The philosophy was born of the question from a bird's eye view, What now?
These paintings are reconstructive.
I chose folktales because they already contain the answer. The elephant doesn't mourn the short snout. The struggle with the crocodile transforms him. The tortoise falls from the sky, his shell cracks, and he survives. Every folktale across this continent and world carry similar encoded messages that collectively set the foundation for the collective character of a place and its people. I paint in a style anyone can read — not for those with artistic training, but for anyone who grew up hearing these folktales. I paint at 50x60cm because I want these works to travel easily. Across borders, eventually beyond them and into space.
The philosophy is apex-frontier postcontemporary, with a specific wording(*) — it looks forward. It asks that you return to your own sensory and motoric experience, to your own body's knowledge, before sound, language and theory and inherited history thoughts get there first.
That is where transformation lives. You hear, see, experience the art, you react. That point between receiving the information and processing it to create the next information. That's the part the philosophy is broadening - that's the silence the philosophy is asking us to sit with because by passing attention to it, we lengthen time spent there, broadening it. this training will naturally extend to other aspects of our lives. This understanding brings the transformation. This is where the transformation is lying await in us all as a globe, a singular cell.

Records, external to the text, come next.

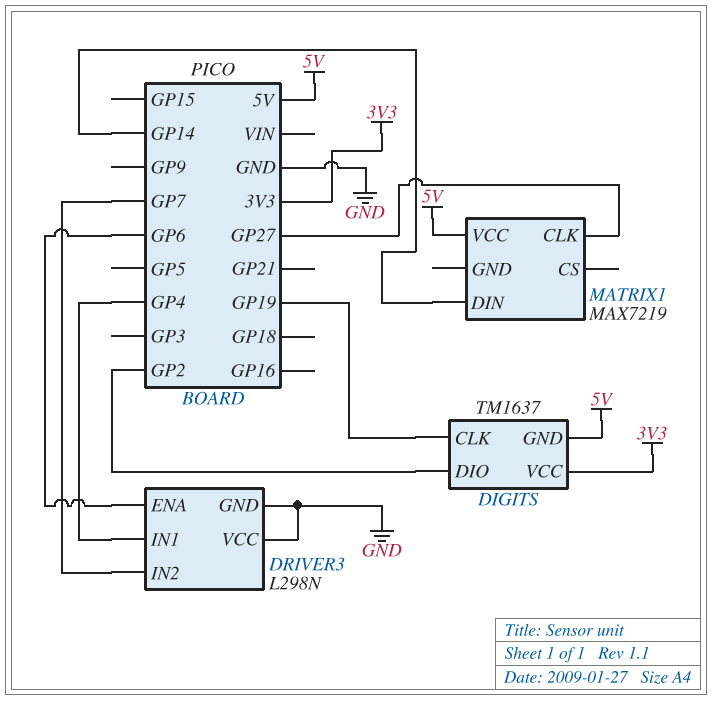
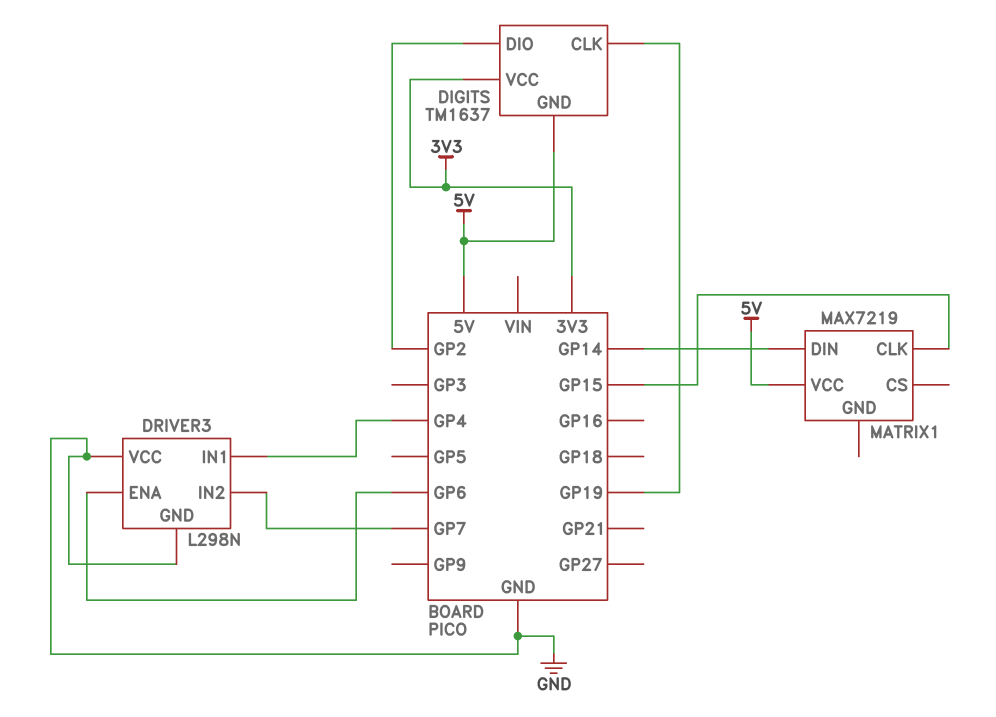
MATRIX1 pin CLK: GP27 -> GP15

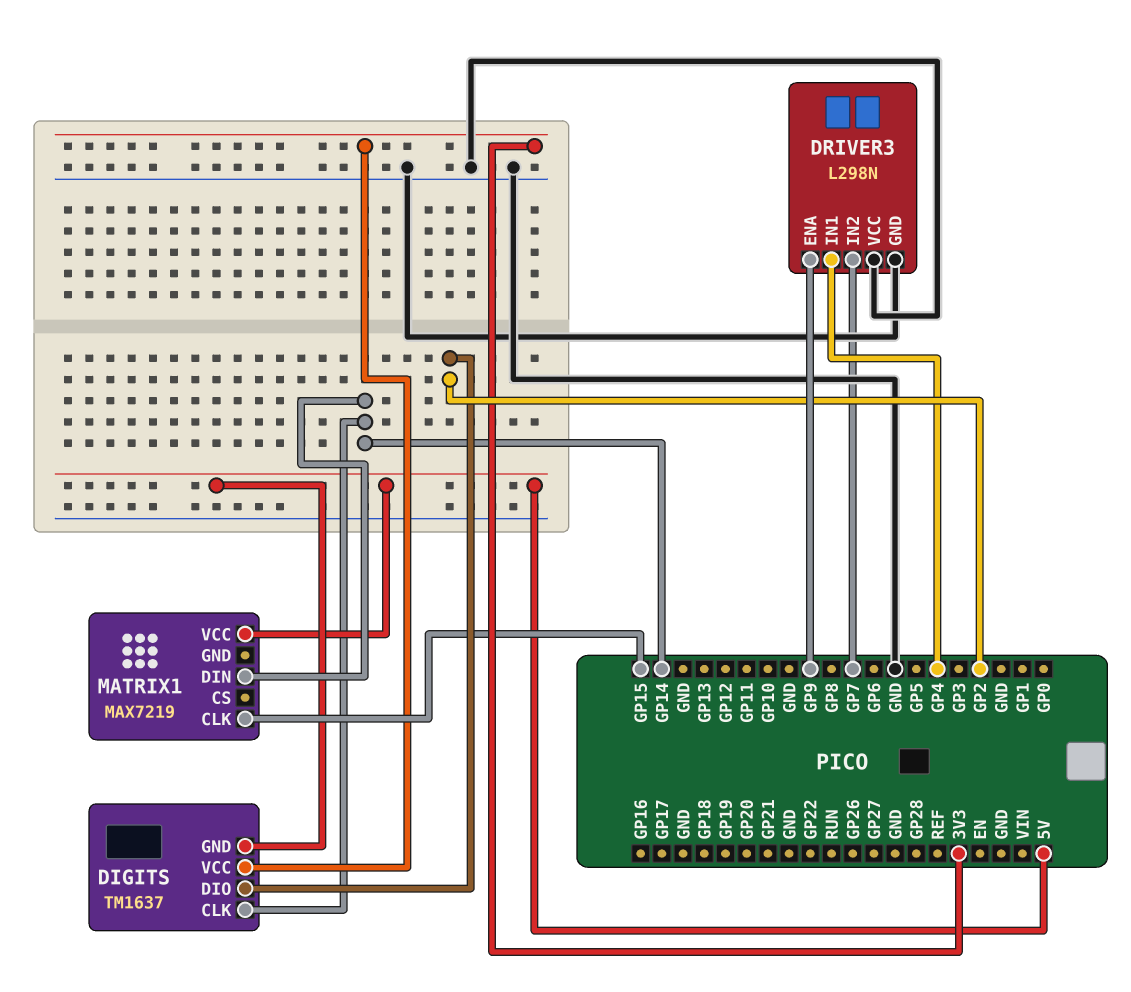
DIGITS pin CLK: GP19 -> GP14
DRIVER3 pin ENA: GP6 -> GP9

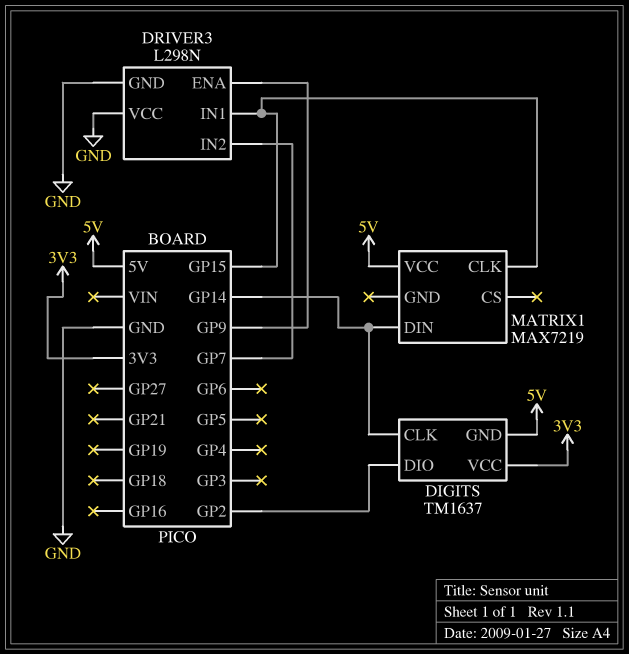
DRIVER3 pin IN1: GP4 -> GP15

Folktales Beyond Borders is an invitation — to every African, in every diaspora, in every circumstance, and importantly, to Pangaea — to experience the space between.
What now?
We build.(*) Apex frontier Postcontemporary art as I carve out and define it is a forward-looking sensorimotoric philosophy distinguished by a re-constructive, global, human ethos which posits that sensorimotoric experience is universal to humanity, and that this experience can inspire understanding and transformation. It has developed with ponderance on new theories of emergence in complexity science, as well as biosemiotics.